Memorandum by the Assistant Secretary of State (Sayre)13

I had asked the South African Minister to come and meet Mr. Strong to hear first hand what the Department of Agriculture is prepared to do toward meeting South African wishes regarding the importation of grapes.

After the Minister had reiterated the South African complaint and expressed his fears of the outcome I asked Mr. Strong to take the floor.
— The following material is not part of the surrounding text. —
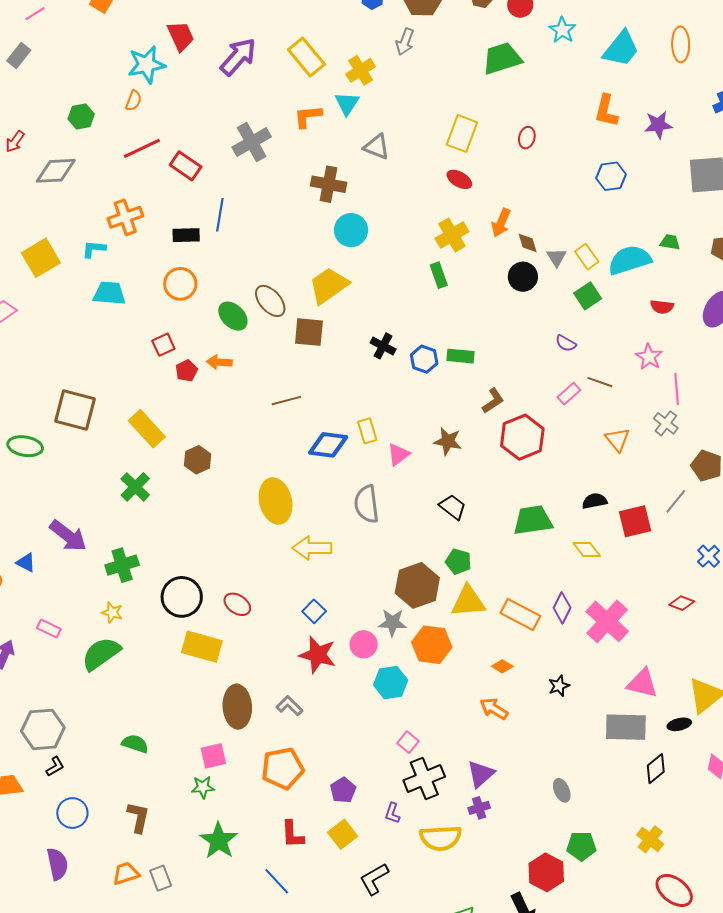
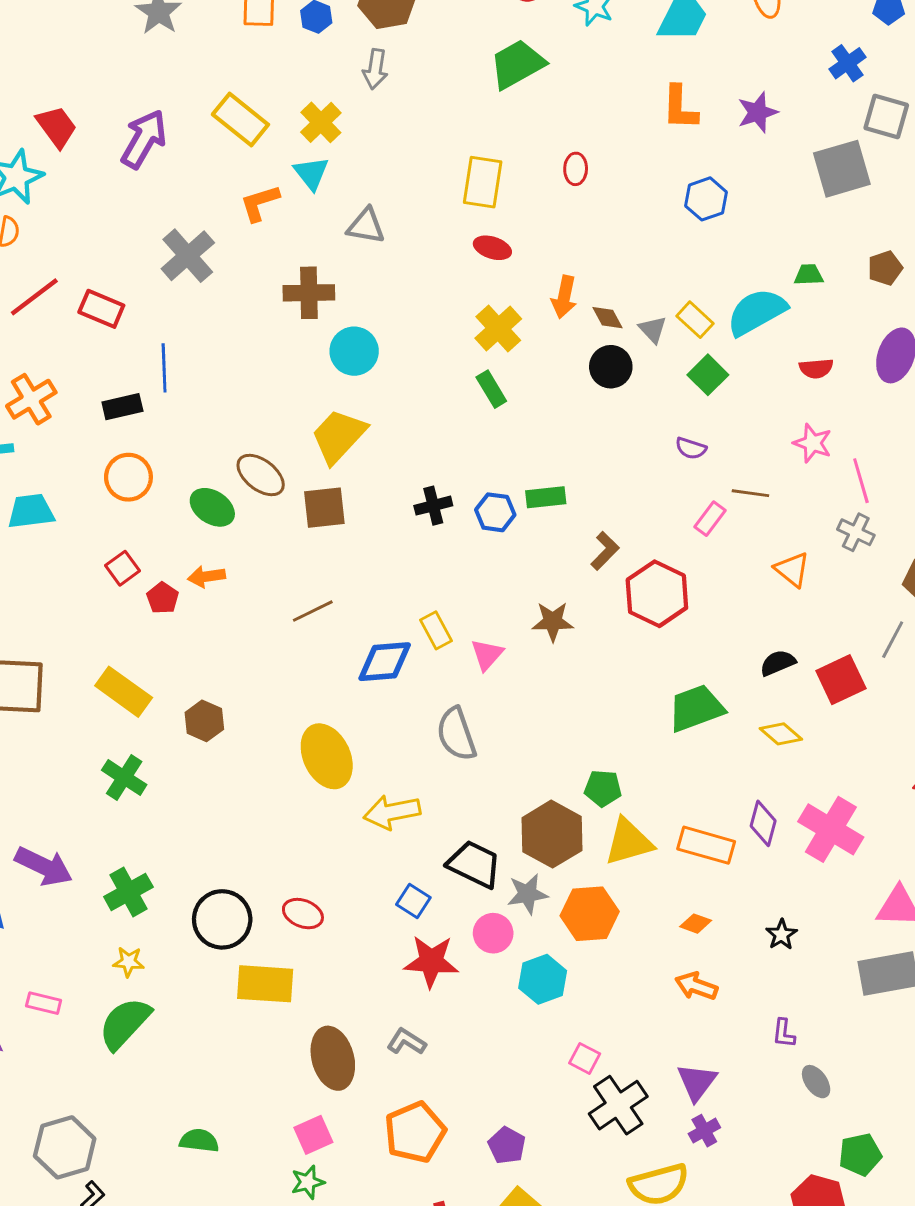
black cross: (383, 346) -> (433, 506), turned -30
black trapezoid: (453, 507) -> (474, 864), moved, size x1.4
purple L-shape: (392, 813) -> (784, 1033), moved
Mr. Strong repeated what he had said to me on September 12 regarding the willingness of this Department to send experts to England to inspect refrigerating facilities of certain vessels and to Capetown to observe the operation of the precooling plant. The Minister was very pleased and expressed a desire to send a cablegram at once. He hoped that the inspections would not take long because the fruit growers must know in time to order their wooden containers from northern countries. Mr. Strong said that depending upon availability of vessels for inspection he thought it might take about two months (Mr. Strong later agreed in talking to us privately that, of course, vessels could be approved as inspected and an announcement could be made on the basis of say two or three vessels of the nine which it is understood are used in that fruit trade. Thus some time would be saved.) The Minister was anxious to make an early announcement, chiefly because of his personal concern over the effect it would have upon mitigating the boycott movement. Failing early results from the proposed journeys which might have such effect, the Minister thought that some public announcement in South Africa of our present plans would have a happy effect. Mr. Strong objected to any publicity right now for reasons which were obvious to us all. He thought it would be better to make a complete announcement after every angle of the [Page 870] situation had been explored and we were definitely prepared from the date of the announcement to admit grapes under the conditions described. The Minister was not certain that he could agree to withhold from the public every iota of information. He said that he would prepare a cable giving first the facts for the information of his government and secondly a suggestion as to a public announcement. He described a draft telegram to be reviewed by ourselves, and we agreed to do so.

Mr. Strong stated that he was ready to send his men at once. The refrigeration expert would go to England as soon as he was informed where and when the ships would be available. The entomologist would go to Capetown as soon as he was informed whether such a visit would be welcome.

F[rancis] B. S[ayre]
  1. Memorandum of a meeting in the Office of Assistant Secretary Sayre regarding South African fruits. Present besides Mr. Sayre were the following: the South African Minister; the First Secretary of the South African Legation; Mr. Lee A. Strong, Chief, Bureau of Entomology and Plant Quarantine, Department of Agriculture; and Mr. John R. Minter of the Division of Western European Affairs.